In a typical setup, libraries attempt to flush pending data and gracefully close connections during the shutdown process, usually by registering a hook into process.onBeforeExit(). However, when a process is terminated abruptly, such as through a SIGTERM signal, these custom shutdown functions may be using the event loop, causing anything in flight to be discarded.

This problem is particularly prevalent in managed environments, like container orchestration platforms, where processes are often terminated gracefully using SIGTERM. As a result, data gets lost, leading to incomplete insights and inaccurate reporting.

Blocking With Atomics

The Atomics namespace contains utilities for operating on or performing atomic operations in both Node and in browsers.
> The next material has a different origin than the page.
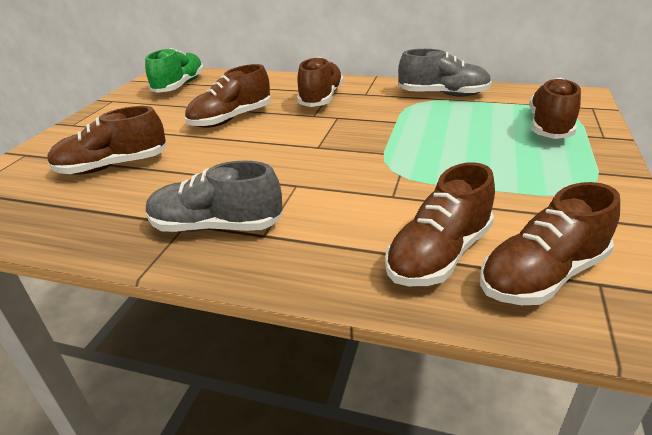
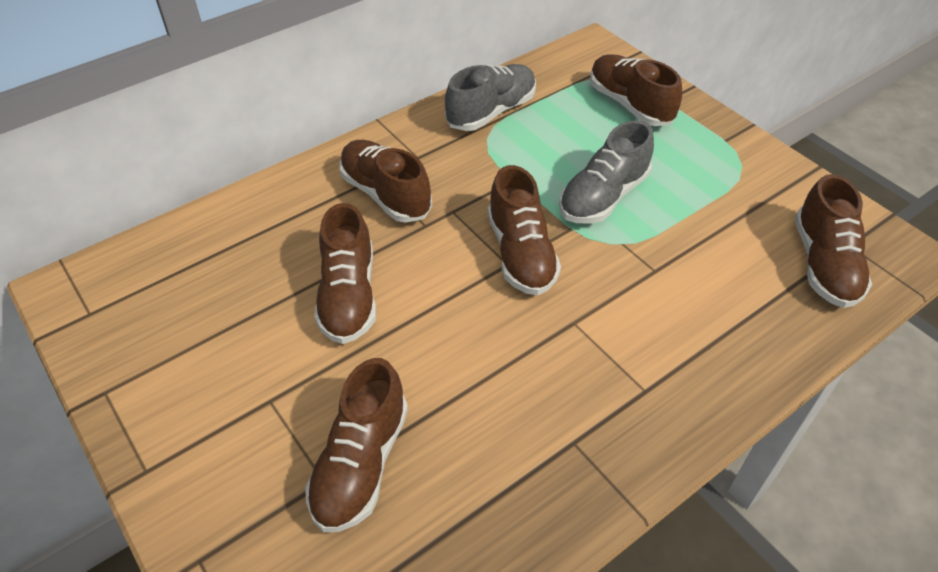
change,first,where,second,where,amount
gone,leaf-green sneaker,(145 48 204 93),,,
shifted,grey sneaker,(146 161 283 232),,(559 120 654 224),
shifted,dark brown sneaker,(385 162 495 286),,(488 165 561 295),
• Atomics.store writes to a SharedArrayBuffer with a new value
• Atomics.wait waits on an index in the SharedArrayBuffer to change, blocking the thread until the condition is true
• Atomics.notify declaratively signals every thread waiting via Atomic.wait to check for changes in the SharedArrayBuffer

Our general plan is to start our final request inside of a worker thread, and then use Atomics.wait() to block the main thread until the request succeeds or fails. In practice, it looks like this inside of Taskless:

const notifyHandle = new Int32Array(new SharedArrayBuffer(4));
const w = new Worker(localJSCode, {
  eval: true,
  workerData: {
    notifyHandle,
    data: { /* url & requestInit... */ },
  },
});
Atomics.wait(notifyHandle, 0, 0);
w.terminate();

It's not a lot of code! The worker gets the SharedArrayBuffer, and then we block. We only need a signal (not complex data) passed, so an incredibly small ArrayBuffer of 4 is more than enough.

Our "Worker" just unpacks the data which is our arguments for fetch(), makes the request, and then signals the result inside a finally() to ensure it's always called.
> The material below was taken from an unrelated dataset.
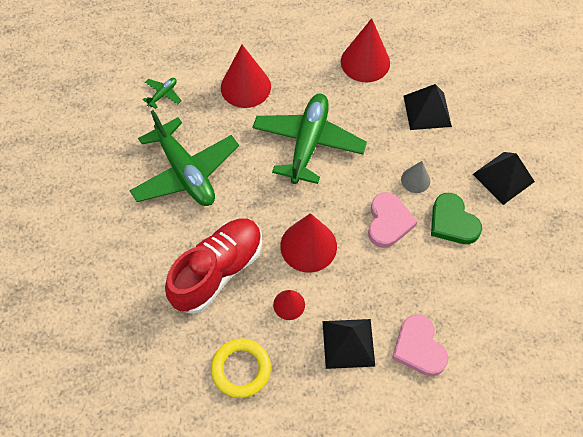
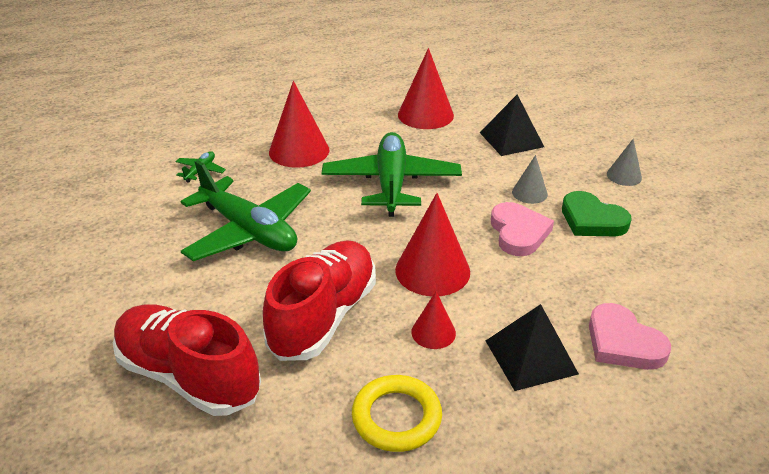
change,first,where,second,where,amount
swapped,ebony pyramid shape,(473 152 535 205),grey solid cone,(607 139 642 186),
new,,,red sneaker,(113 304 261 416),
const workerCode = /* js */ `
const {
  parentPort, workerData: { notifyHandle, data }
} = require('worker_threads');

const run = async () => {
  try {
    await fetch(data.url, data.requestInit);
  }
  catch {}
  finally {
    Atomics.store(notifyHandle, 0, 1);
    Atomics.notify(notifyHandle, 0);
  }
};

// ensure we run on the next tick
setTimeout(run, 0);
`;

The finally is super important. If we never store + notify, then our main thread will never wake up from the blocking operation. We're also not too interested in the contents of our response, only that we attempted it successfully. If we were interested in the result, we could add a MessageChannel to the worker data and send the response via postMessage.

Our empty catch is to ensure any unhandled exceptions from the fetch() call do not crash our worker, falling through to our finally statement.

There's room for improvement, too. The setTimeout exists because our worker code has start on the event loop and Server Sent Events don't work as-coded. While those aren't needed for most telemetry-style events, they may be more valuable in other shutdown scenarios.

The Benefits

The approach implemented in Taskless has significant implications for the broader Node.js ecosystem:

1. Guaranteed Data Integrity: By ensuring that all captured telemetry data is reliably sent or logged before the process shuts down, this approach eliminates the risk of losing valuable insights due to abrupt terminations or race conditions. This is especially true when using an asynchronous logging library like pino, where process termination can accidentally remove the cause of termination.
2. Seamless Integration with Managed Environments: The use of Atomics and Worker Threads means that regardless of the deployment environment, we can make the final calls required for most APM and logging tools. In managed systems like Kubernetes that use SIGTERM to end processes, there's now a reliable way to perform the cleanup operations that are increasingly asynchronous.
3. Improved Accuracy and Insights: Preventing the loss of telemetry data during the shutdown process means a complete picture. For a platform like Taskless, where we tap into your request & response lifecycle, losing information about what we transformed would be considered a process failure.

Generally, we think this is a great approach to the old pattern of await myplatform.pleaseActuallyDrainInTime() on shutdown. We hope more platforms adopt Atomics and workers on shutdown to ensure data integrity through the last call.